Alors que je ferme les yeux, revoyant le regard déçu et trahi de mes parents, Margot me surprend en posant doucement sa main sur ma joue d'un geste tendre. Je sens mon cœur bondir dans ma poitrine, surpris par ce comportement qui vient m'apaiser instantanément.
Son contact est doux et réconfortant, comme un chocolat chaud après une journée froide d'hiver.
Je suis pris au dépourvu par cette démonstration d'affection, ne m'attendant pas à ce qu'elle franchisse cette barrière physique entre nous.
Un sourire chaleureux éclaire son visage alors qu'elle me regarde, les larmes dévalant ses joues, reflétant une compassion profonde.
— Malheureusement, personne ne peut prévoir un accident de voiture... si c'était le cas, personne n'en n'aurait, et personne n'en mourrait, finit-elle plus bas.
Elle s'excuse tout bas, sortant un mouchoir de sa poche pour s'essuyer les yeux, et alors qu'elle se tourne de nouveau vers moi, une goutte d'eau tombe sur le bout de son nez. Puis une autre, et encore une autre. À croire que le temps est en accord avec nos émotions.
— Je crois qu'il va être l'heure de rentrer, j'annonce, déçu.
Elle rit face à ma mine déconfite, tout en récupérant sa fille qu'elle installe rapidement en poussette.
— On aura d'autres occasions de discuter, répond-elle tout sourire. Et cette fois, sans pleurer j'espère !

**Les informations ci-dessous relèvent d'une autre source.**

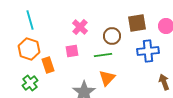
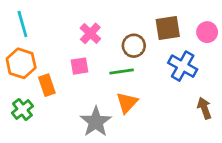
blue cross: (148, 51) -> (183, 66), turned 35

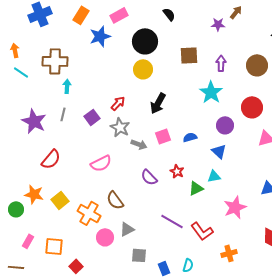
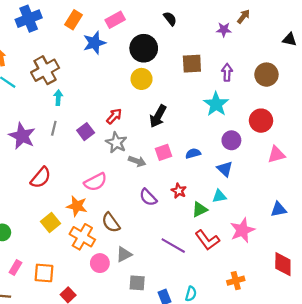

— Il n'y a pas de raison, voyons.
Nous faisons le chemin jusqu'à la sortie du parc ensemble, puis une fois à l'extérieur, nous souhaitons une bonne fin de journée.
Lorsque je la contemple, partir au loin, une petite idée émerge dans ma tête.
Il se pourrait bien que nous nous revoyions plus tôt que prévu.
*****
Samuel a enfin fait la rencontre de Victoire et tout s'est très bien passé !
Margot commence à se sentir mieux, moins triste, moins déprimée. Elle avance doucement mais sûrement. C'est tout ce qu'on lui souhaite !
C'est important d'être entouré des bonnes personnes quand tout va mal. Heureusement pour elle, elle n'a jamais été seule.